── PROVIDED PASSAGE
American Kids Are Getting Rounder and Rounder

Of course we Americans know the bas news just looking at kids around us, as we walk down the street or go about our daily duties, but now we have hard research proof.

Abdominal obesity in the U.S. has increased by an alarming rate in recent years — specificially more than 65% since 1988 through 1994, as MedPageToday.com‘s Michael Smith reports. Yikes, that’s a huge jump!

Parents, take note. If your kids are getting rounder at the middle, it’s wise to take some kind of action now, because abdominal obesity is a marker for increased risk of cardiovascular disease and type 2 diabetes.

Researchers from the University of Rochester (N.Y.) Medicall Center, headed up by Stephen Cook, M.D., found that abdominal obesity increased among boys by 65.4% (from 10.5% to 17.4%) and among girls by 69.4% (from 10.5% to 17.8%) since the 1988-1994 NHANES survey. (They compared data from four National Health and Nutrition Surveys (NHANES), Dr. Cook and his colleagues report in the Nov. 5 issue of Pediatrics.

What’s really interesting, according to MedPageToday.com‘s Smith is that although "experts have been increasingly worried about the effects of the obesity epidemic on children, this is the first study to put some hard numbers on the issue."

The good news, Dr. Cook noted, is that obese children — unlike obese adults — have time to repair any damage.

"Kids, teens and adults who have early stages of atherosclerosis in their arteries can have a healthy cardiovascular system again," MedPageToday.com quotes Dr. Cook as saying.

"Older adults who have plaque build-up have a much harder battle, especially if the plaque has calcified."

So if you’re a parent and your child is round around the middle, please take some action now. First off, get your kid to a doctor. And then do whatever you can to help him or her to ward off heart disease and type 2 diabetes, while it’s easier to do.

2 thoughts on “American Kids Are Getting Rounder and Rounder

  1. I enjoy reading your posts and look forward to reading the new book. You may want to check out the work of Laurel Mellin and her work with obese children at http://www.thepathway.org/
    Get the kid and the parent some emotional help as well. It is a mind, body, spirit connection. While it may be the food we put in our mouths, there is an inner drive that is feeding the child’s hunger. Until we address the feeling aspects, the essential pain, saying no to sugar just doesn’t work. Been there done that as an child and as an adult. I hope you broaden your scope a bit and include the emotional aspects in your posts.

  2. Here’s an anecdote that illustrates why children are obese. I was recently in a restaurant that has one of those all-you-can-eat buffets (I was there for grilled shrimp with a salad), when a family of grandparents, parents, and a boy maybe five years old comes in and sits near my table. The boy throws a tantrum because he does not want to sit in his seat, so one of the adults takes him to the toy machine to buy him a prize. (!) His mom gets him a plate with a chicken leg, green beans, and mashed potatoes; his dad promises that if he eats well, he will get some money. The boy refuses to eat any of the food. So grandma comes back in a little while with an ice cream cone for the kid. And it gets better still. After he eats his ice cream, grandma takes him up to the dessert bar for a second dessert! No meat, no vegetables, but ice cream and cake for a meal, and rewards for bad behavior. Could we assume there were more temper tantrums for the rest of the day? Could we predict a future of continuing obnoxious behavior, poor health and obesity for this poor little guy so “lovingly” malnourished by those with responsibility for his well-being? I would fear so.
────
── DATA EXCERPTS
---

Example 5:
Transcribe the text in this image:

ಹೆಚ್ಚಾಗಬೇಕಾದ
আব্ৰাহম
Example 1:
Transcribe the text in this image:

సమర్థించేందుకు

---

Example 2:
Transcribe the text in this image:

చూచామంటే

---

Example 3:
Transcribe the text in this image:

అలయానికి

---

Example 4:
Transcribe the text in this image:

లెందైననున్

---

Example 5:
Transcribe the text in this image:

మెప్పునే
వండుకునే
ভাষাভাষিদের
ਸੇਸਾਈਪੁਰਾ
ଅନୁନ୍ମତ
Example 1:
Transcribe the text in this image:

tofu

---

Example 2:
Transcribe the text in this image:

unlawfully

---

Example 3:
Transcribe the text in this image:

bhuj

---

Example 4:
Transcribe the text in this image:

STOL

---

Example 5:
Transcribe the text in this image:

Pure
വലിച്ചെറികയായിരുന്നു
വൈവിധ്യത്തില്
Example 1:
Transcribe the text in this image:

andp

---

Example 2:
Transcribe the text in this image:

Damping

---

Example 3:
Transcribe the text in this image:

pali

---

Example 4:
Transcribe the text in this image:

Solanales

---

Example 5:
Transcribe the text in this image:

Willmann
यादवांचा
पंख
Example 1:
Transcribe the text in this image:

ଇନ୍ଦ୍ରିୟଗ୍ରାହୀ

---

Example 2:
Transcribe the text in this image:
────
» **TASK DETAILS**
Rewrite the post on rising abdominal obesity in American children from "Of course we" up to and including "type 2 diabetes.", updating "cardiovascular disease" to "heart disease".

» **RESULT BELOW**
Of course we Americans know the bas news just looking at kids around us, as we walk down the street or go about our daily duties, but now we have hard research proof.

Abdominal obesity in the U.S. has increased by an alarming rate in recent years — specificially more than 65% since 1988 through 1994, as MedPageToday.com‘s Michael Smith reports. Yikes, that’s a huge jump!

Parents, take note. If your kids are getting rounder at the middle, it’s wise to take some kind of action now, because abdominal obesity is a marker for increased risk of heart disease and type 2 diabetes.